FROM love to other symbolic meanings of flowers based on shape and color, from roses to tulips—basically all of these blooms symbolize deep affection regardless of occasion.
During the Edsa People Power revolution back in February 1986, flower-bearing women overwhelmed heavily armed soldiers with buds of flowers tied with yellow ribbons. The rest is history.
As a farm boy who grew up side by side with beds of roses that my father, the late Leonardo Perante of the famed Perante oranges, cultivated in our backyard for experimental purpose and for love of the fragrant blooms, I saw how he propagated roses of the American and Holland strains.
However, his experimental plots gradually expanded as his hobby quickly grew into commercial proportions. I remember many family friends and town mates coming in cars to buy fresh roses for their loved ones, most of them bachelors who came to pick up their orders of red roses. At that time, there was no such thing as flower arrangements, but bundles by the dozen.
I was in grade school when during weekends, I would go to the Bayombong public market in Nueva Vizcaya, to sell roses in buckets. Most of my customers were housewives, who usually dropped by my stall before they went home after shopping. Every income I earned was more than enough for my school allowance the following week. Unwittingly, I was into the cutflower business, minus the tax receipts.
When I was in high school, my cutflower enterprise even grew further when my female classmates would order, nearly every day, buds of roses for their friends celebrating birthdays. I never realized why people give flowers to loved ones.Totally naïve, I was only after the sales.
As a teenage heartthrob, it was in college when I learned to give bouquets of red roses in exchange for hugs and kisses. They were simple delights many girls were up to. I realized its powerful charm because I was always a winner.
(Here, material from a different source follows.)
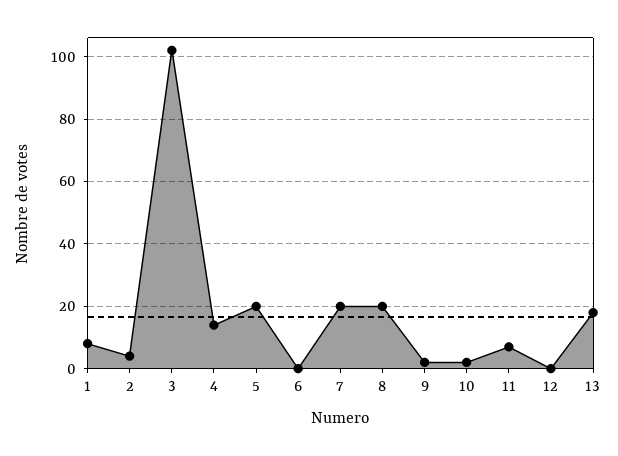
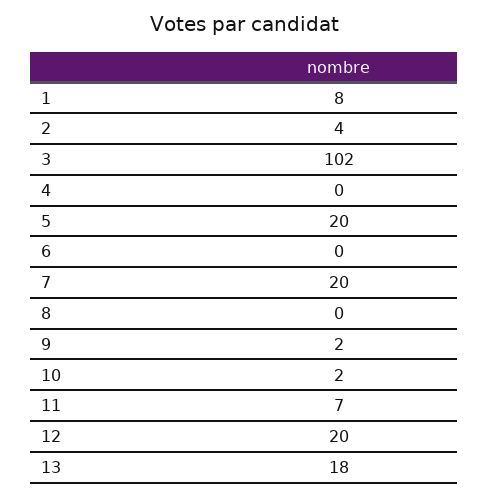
4: 15 -> 0
8: 20 -> 0
12: 0 -> 20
As a budding press photographer back in 1996, I was quite lucky to be one of about 35 journalists who covered the first Baguio Flower Festival, which was later called “Panagbenga,” a Kankanaey term for “blooming.”
I met Efren Chato, then the general manager of King Louis Farms that specialized in potted flowering plants like roses and tulips. It was my first time to see tulips grown under dark rain shed.
The Island Rose Farm of the Andayas in Tagaytay is home to locally bred world-class roses grown under glass green houses. It was my first time, as well, to see roses grown in such sophisticated housing.
Back in my home province of Nueva Vizcaya, an enterprising salad vegetable farmer from the upland town of Kayapa who used to visit our farm, apparently saw the potentials of growing the lovely blooms in commercial scale. The town’s semi temperate climate was a perfect environment for growing cutflowers, be they roses or chrysanthemums. He followed suit. The cutflower industry in the upland town spread like wild fire and became one of the town’s top cash earners.
As a usual trend, imported blooms command killing prices on occasions that need flowers. But homegrown cutflowers have substantially dislodged imported blooms like those from Australia, Thailand and Holland by the homegrown varieties cultivated in Benguet, Tagaytay, Kayapa, Nueva
Vizcaya and now San Mateo, Isabela.
In Sinamar Norte in San Mateo, Isabela, Lourdes Agpaoa pioneered in 1988 what is today a blooming industry in the village known for the production of enormous mung beans. Forty households, comprised of Agapaoa’s younger relatives, are engaged in the cutflower industry, raising mums in their respective backyards. What started as a women’s enterprise became men’s main business as the industry grew into commercial scale.
Better known as Pinakbet Capital of the North, the vegetable-growing town of Roxas, Isabela, may soon become a cutflower garden in the making, once home backyards in the municipality will be growing cut-flowers side by side “Bahay Kubo” vegetable strains.
The town’s First Lady, Jan Calderon, wife of Roxas Mayor Benedict Calderon, said her group—composed of the municipality’s women organizations—is eyeing the backyard production of cutflowers that could grow in the town’s climatic conditions and serve as ornamental borders for the regular beds of vegetables cultivated in backyards on semi-commercial scale.
“If the neighboring town of San Mateo could grow cutflowers, we can, of course, grow the same,” Calderon said.
She admitted, however, that using cutflowers as decorative materials on special occasions is yet to be developed more in town.
“While we keep priorities on our vegetable industry, we see the potential of growing cutflowers in our home backyards not only as landscape accents but because of its high commercial value and additional income for our women, during All-Saints’ Day and Valentine’s Day but for other occasions that need flowers. Growing flowers does not only enhance local homes, but saves a lot of money usually spent in buying expensive flowers,” she said.
The cutflower industry has seen bright prospects as a cottage backyard project for local women dominated by housekeepers.